Lt. Gov. Barnes on protests: ‘Time for structural change is now’

NOW: Lt. Gov. Barnes on protests: ‘Time for structural change is now’

MADISON, Wis. (CBS 58) – Following protests and unrest over the death of George Floyd, Lieutenant Governor Mandela Barnes believes leaders at all levels of government should listen to the demands of protesters and act to reform the issues that have sparked the demonstrations.

Leaders from all across the country and all across the state should step up and understand what people are actually asking for,” Barnes told CBS 58 in a one-on-one interview. “And that’s accountability.”

Barnes is a Milwaukee native and only the second African-American to be elected to statewide office in Wisconsin.

The lieutenant governor recognizes the conflicting emotions over unrest that has led to destruction of property, vandalism and looting, but he hopes those actions don’t distract from the main message of the protests.

“It’s anger inducing to see the destruction,” Barnes said. “What’s worse is the persistence of the conditions that made this happen. This didn’t come out of nowhere.”

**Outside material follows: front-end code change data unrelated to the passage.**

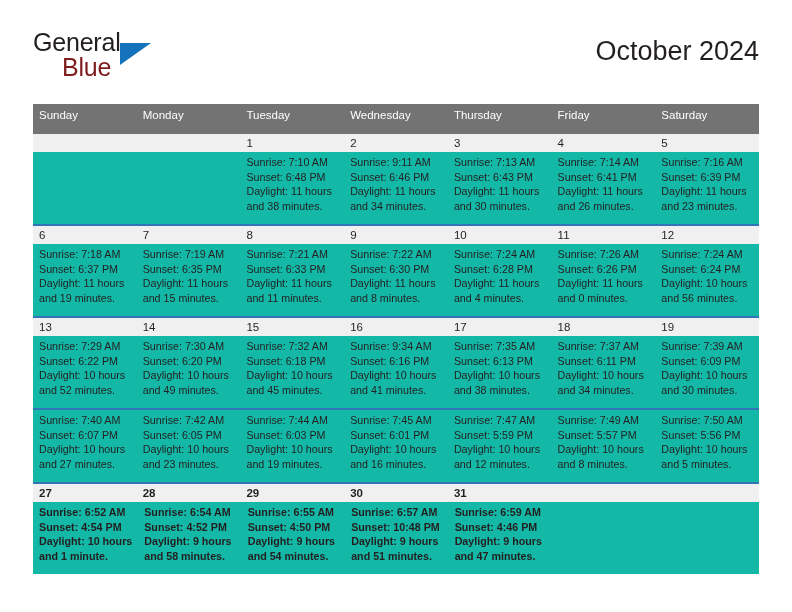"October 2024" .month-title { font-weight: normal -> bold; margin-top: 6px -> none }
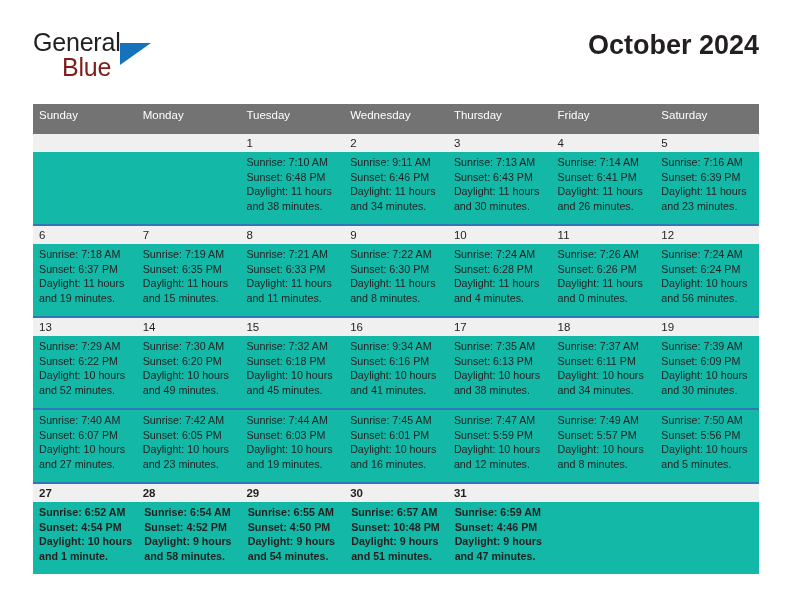"Wildenfels, Germany" div.location-title { html: none -> <div>Wildenfels, Germany</div> }
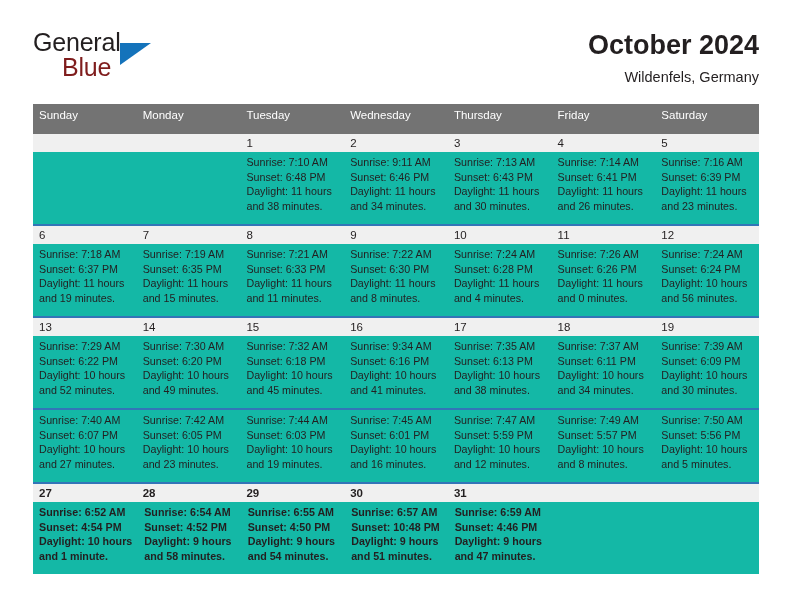"Sunday" .weekday-header { background: #737373 -> #6d28d9; height: 30px -> 22px }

Noting that the death of George Floyd is only the most recent event of abuse of power by police towards black people, Barnes said generations pain and suffering by the community through relationships with the police have ignited action by protesters across the country.

“Communities across America were able to identify in some way with what happened to George Floyd,” Barnes said. “Be it their own adverse interaction with law enforcement or people that they knew.”

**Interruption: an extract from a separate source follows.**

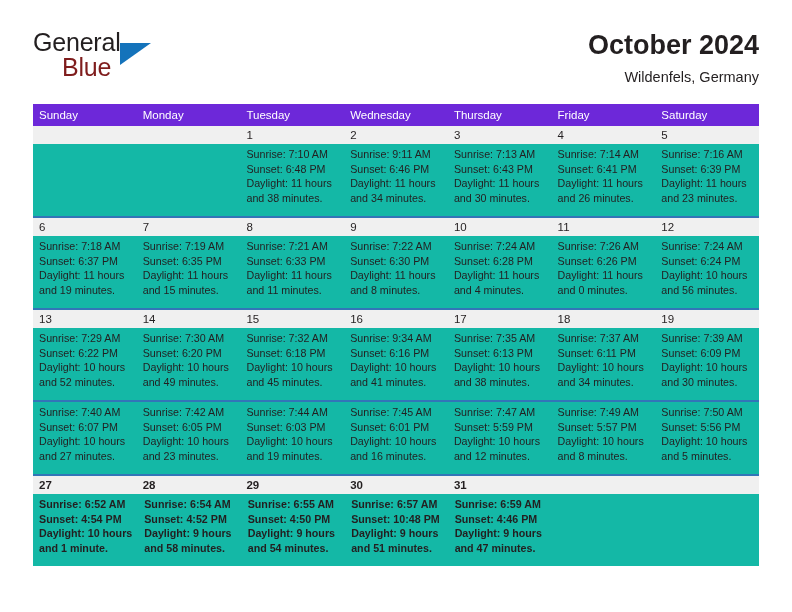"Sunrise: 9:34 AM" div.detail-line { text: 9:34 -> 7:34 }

Barnes added that the emotions felt by protesters now is compounded by the COVID-19 pandemic as well as larger societal issues like health care, investment in communities of color and ability for persons of color to have a voice in government. Barnes says the next step in this process is reform.

“It’s not too much to ask our police forces to understand deescalation tactics, it’s not too much to ask police officers to treat people the same and not operate on what feels like a bias.”

Ultimately, much of the healing process between police and communities of color, Barnes believes, will depend largely on the willingness of law enforcement to do so.

“We have to get back to a place – or get to a place I should say, where there is trust where there is understanding and police departments across the country are going to have to show a want and a desire to work with neighborhoods and communities.”